I only hoped fifty thousand other people hadn’t made the same assessment.
Chapter
21
“You want me to salute that pile of walking pus? Salute my ass!” – Captain Rhodes, Day of the Dead (1985)
The quickest way to exit the interstate was to put the van in reverse and retrace my route through the bodies, zombies, cars, and survivors. Out of habit, I glanced in my side-view mirror and noted a new wrinkle: At some point during my stop-and-go journey, a small BMW convertible had apparently trailed my path of destruction and now encroached upon my back end.
Seriously, who the fuck drives a soft-top conver
tible during a zombie apocalypse?
From what I could tell, a well-dressed, sixtysomething white man sat behind the wheel, while an attractive redhead, likely in her twenties, occupied the front passenger seat. As I rolled to a halt, shifted into reverse, and assessed my options, the jackass in the BMW honked his horn at me – possibly because he’d spotted my red taillights.
Had he learned nothing since the zombie virus had begun to spread throughout the city? Horns, gunshots, and other often avoidable sounds would only attract unwanted company.
I rolled down my window, just a crack, and yelled at him, “Hey, dumbass! Back up your stupid Beemer!”
As I’d feared, his relentless honking lured hordes of zombies from both directions. Luckily, I managed to crank up my window just as an undead clown reached his blood-smeared fingers toward the gap. Azazel and I might’ve been safe for now, but another look in my only functional side-view mirror told me a few of the zombies were already tearing through the cloth top of the convertible. The redhead – who was undoubtedly not the man’s daughter – shrieked and slapped her companion’s arm, probably trying to compel him to move the fucking car.
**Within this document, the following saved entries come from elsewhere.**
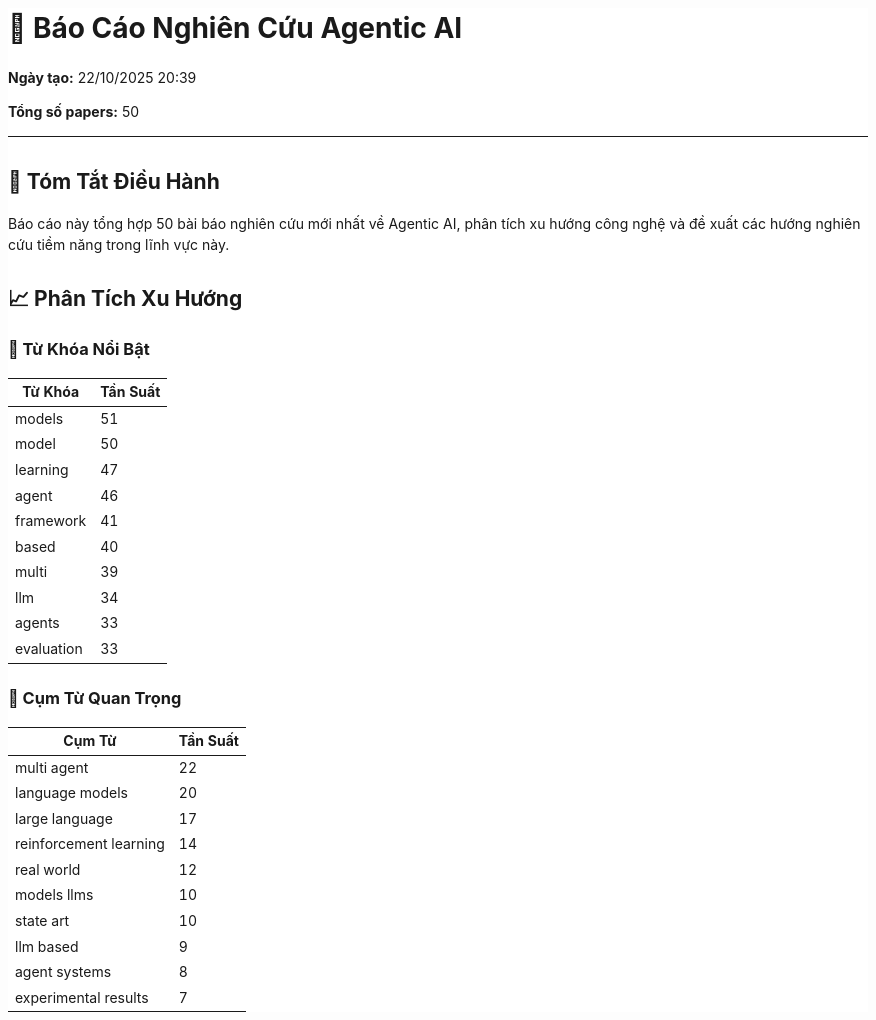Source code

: # 📘 Báo Cáo Nghiên Cứu Agentic AI

**Ngày tạo:** 22/10/2025 20:39

**Tổng số papers:** 50

---

## 🧠 Tóm Tắt Điều Hành

Báo cáo này tổng hợp 50 bài báo nghiên cứu mới nhất về Agentic AI, phân tích xu hướng công nghệ và đề xuất các hướng nghiên cứu tiềm năng trong lĩnh vực này.

## 📈 Phân Tích Xu Hướng

### 🔑 Từ Khóa Nổi Bật

| Từ Khóa | Tần Suất |
|----------|-----------|
| models | 51 |
| model | 50 |
| learning | 47 |
| agent | 46 |
| framework | 41 |
| based | 40 |
| multi | 39 |
| llm | 34 |
| agents | 33 |
| evaluation | 33 |

### 🧩 Cụm Từ Quan Trọng

| Cụm Từ | Tần Suất |
|----------|-----------|
| multi agent | 22 |
| language models | 20 |
| large language | 17 |
| reinforcement learning | 14 |
| real world | 12 |
| models llms | 10 |
| state art | 10 |
| llm based | 9 |
| agent systems | 8 |
| experimental results | 7 |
Still, despite the urgency of the situation, the entitled idiot staunchly refused to shift into reverse. Hastily, I unbuckled my seatbelt and stepped to the rear of the van, where I plucked the shotgun from beneath the tarp and loaded it with shells from a nearby drawer. When loaded, the 12-gauge shotgun could be a deadly weapon – not just a pseudo Wild West prop, like back in the parking lot.
Through the smudged windows of the rear doors, I noted three zombies clawing at the roof of the BMW. The redhead, whom I could barely see through the car’s windshield, had apparently tilted her seat all the way back, so the first zombie who managed to slip his arm into the vehicle (a particularly eager postal worker) couldn’t quite grab her.